20 de mar. de 2010

Dia do Contador de Histórias

Publico um antigo texto em homenagem a todos os Contadores de História.

Beijos,
Fernanda
O Grande Graxaim do Pampa

Um bom contador de causos prende o olhar, suspende a respiração, hipnotiza o interlocutor e faz de conta que a vida é algo muito maior do que ela é.
Uma vez conheci um, são raros, e se denunciam num olhar que brilha, e num tipo de sorriso que mente e não se incomoda com isso. Num trejeito dos músculos da face escondia todos os segredos do mundo. Eu era muito pequena e nem tinha ainda este pêlo longo e grosso, propício para dias de inverno. Andava protegida pela sombra de minha mãe, disputando leite com meus irmãos.
Um dia, nunca esqueço, brincávamos de lutar, quando o chão tremeu... Mamãe ficou alerta e silenciosamente nos puxou para o tronco oco de um velho Umbu. O tremor, que todos os animais sentiram, foi provocado pelas patas potentes de um belo e pesado cavalo. Em seu lombo encilhado vinha este tal contador. Decidiu acampar justamente ao pé do Umbu. Mamãe foi para o fundo da árvore oca e mandou que ficássemos quietos e dormíssemos. Fazia muito frio e seu pêlo servia para aquecer-nos. De dentro da toca sentíamos o bafo quente do cavalo, e os movimentos grotescos do homem, que tratou de juntar gravetos e iniciar uma pequena fogueira.

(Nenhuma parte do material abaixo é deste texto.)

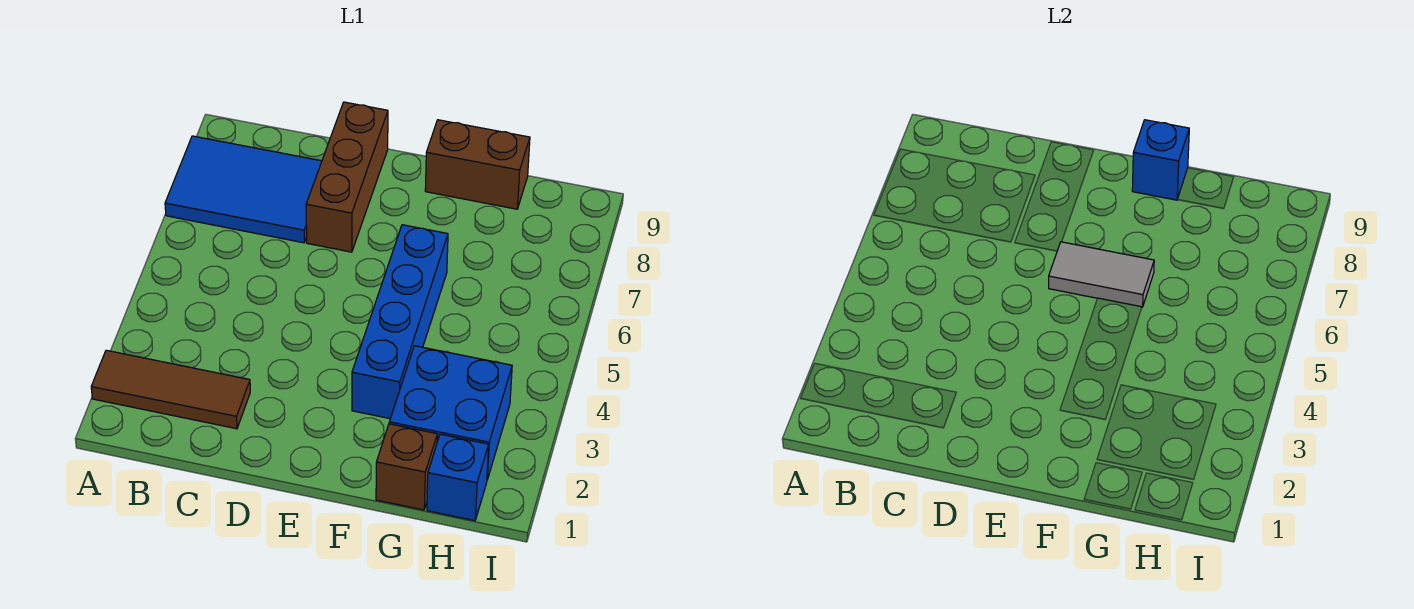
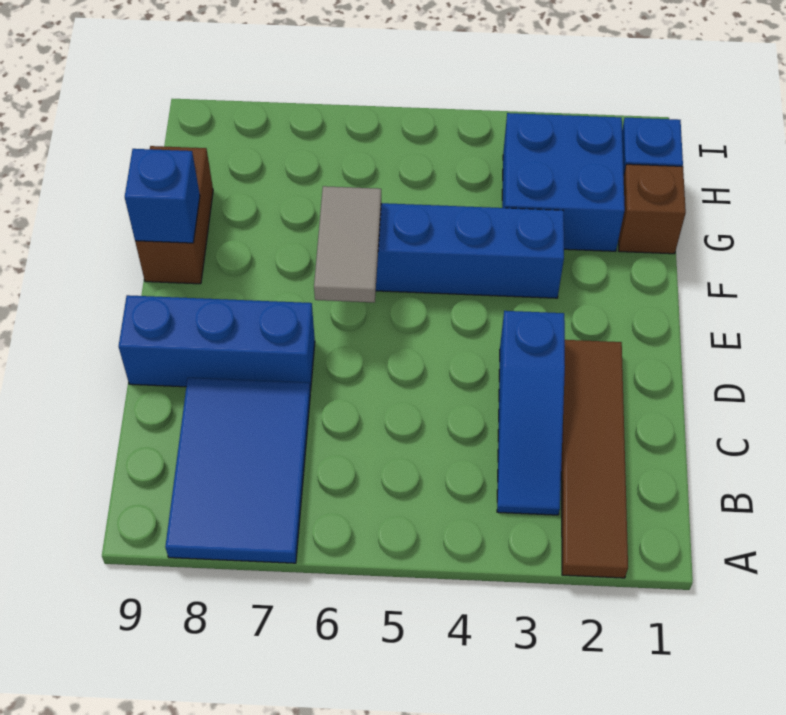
brown 1x3 tile [91,350,250,429] -> brown 1x4 tile [561,340,628,578]
none -> blue 1x3 slope [497,311,565,515]
brown 1x3 brick [306,102,388,252] -> blue 1x3 brick [119,295,315,392]

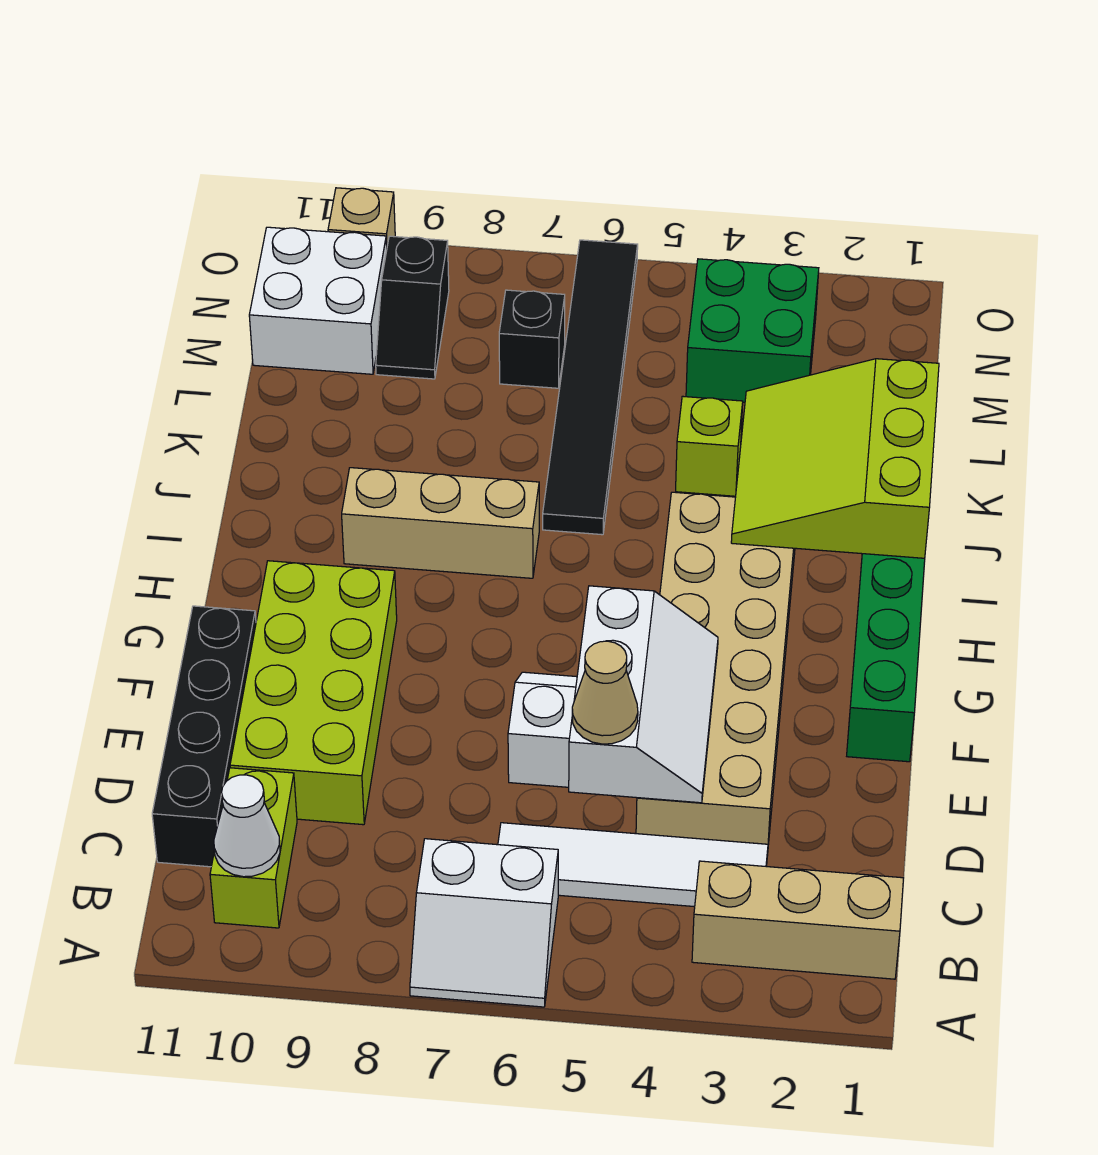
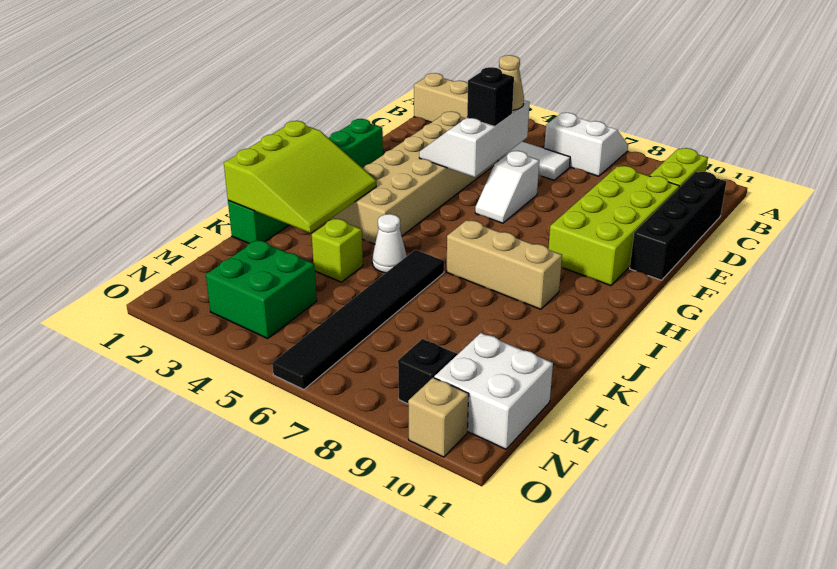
white 1x1 cone [214,775,280,877] -> white 1x1 cone moved to [372,214,407,273]
black 1x1 brick [499,290,565,388] -> black 1x1 brick moved to [467,67,514,126]

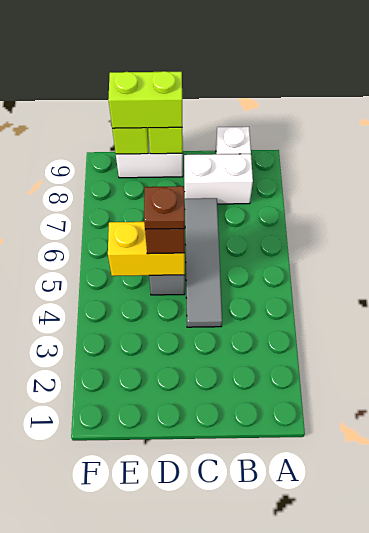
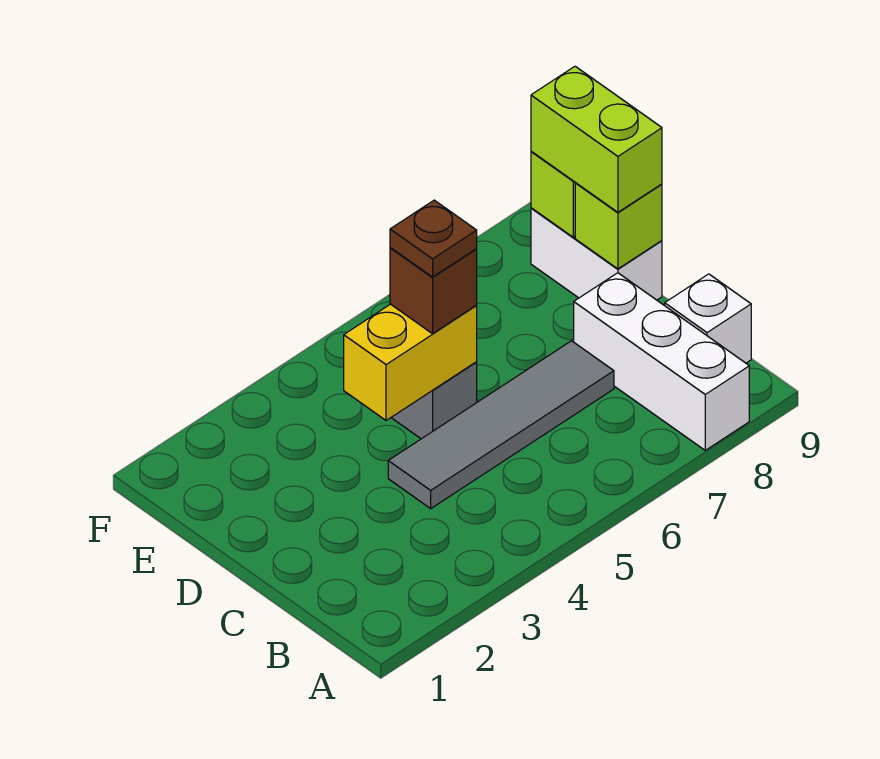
white 1x2 brick [184,154,253,204] -> white 1x3 brick [574,273,749,450]
yellow 1x2 brick [108,222,185,276] -> yellow 1x2 brick turned to [344,304,477,421]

Meus olhos já não conseguiam ficar fechados, a fogueira era simplesmente linda, nela uma chama quente e cheia de vida dançava e crescia. Com muito cuidado, atraída pela beleza da fogueira, fui chegando até a porta da toca. Mamãe e os outros dormiam, como manda o bom senso. Encostei minha boca na raiz do Umbu e fiquei observando tudo. Depois, foram chegando mais cavalos, cada um com um homem. Barulhentos e desengonçados largavam coisas pelo chão e riam de qualquer bobagem.
Pedaços de comida, espetada em taquaras compridas, soltavam um aroma tentador. Eles comeram tudo! Um pequeno osso caiu bem perto de mim. Puxei com muito cuidado, nunca mais esqueci daquele gostinho, que colava no céu da boca.
A noite, uma das mais escuras de que me lembro, foi longa. Num determinado momento a cantoria parou e só se ouvia o estalar do fogo e o uivo do vento. O tal contador bateu com a ponta da faca no estribo do cavalo e todos olharam para ele. Minhas orelhas ficaram em pé e o meu pêlo arrepiou.
- Os amigos souberam da última aparição? – indagou olhando nos olhos dos outros. Um silêncio, seguido de pigarros e tossidinhas, indicava que todo mundo sabia, mas ninguém admitiria.
Que aparição será essa? – perguntei para mim mesma e logo em seguida vi na face do homem um sorriso, que não põe todos os dentes a mostra. Como ninguém se pronunciou ele continuou:
- Pois dizem que nestes campos, mais precisamente nestes matos e capões vivem os maiores Graxains dos Pampas. Semana passada, uma fêmea, muito linda, de pêlo cinza e patas brancas, foi vista, com cinco filhotes. Há uma recompensa, de muitas moedas, para quem trouxer a bichana... Pois, diz que... O pai das crias derrubou um rebanho de ovelhas... Só que... Foi a tiro... Graxaim malvado não é mesmo. - Todo os homens caíram na risada e um novo silêncio acalmou a noite.
Derrubar um rebanho de ovelhas era um crime muito grave, eu sabia disso, podia ser o fim dos Graxains do Pampa, naquela região. A fogueira havia apagado, os homens dormiam e os cavalos continuavam amarrados. Eu estava com medo e começando a congelar quando senti o calor de mamãe, ela nos convidava para partir em silêncio.
Passávamos bem no meio do acampamento quando o contador abriu os olhos e num movimento rápido colocou a mão na faca, que trazia na cintura. Minha mãe olhou bem dentro dos seus olhos, sem medo e sem baixar a cabeça, rosnou mostrando todos os dentes. Meus irmãos e eu nos escondemos entre suas patas traseiras e ela foi andando, vagarosamente, para trás. O homem baixou a mão e disse baixinho: - Vai!
Até hoje não entendi essa história, mas, fugimos dali e de longe ouvimos o uivo mais assustador de todos: O Grande Graxaim do Pampa saudava a lua e a liberdade.
Depois fiquei sabendo que quem derrubou o rebanho de ovelhas foi um daqueles homens. E quem descobriu tudo foi o tal contador de causos.
Agora ando sempre atenta e evito acampamentos e ovelhas... No mais, a vida segue tranqüila por estes caminhos do pampa.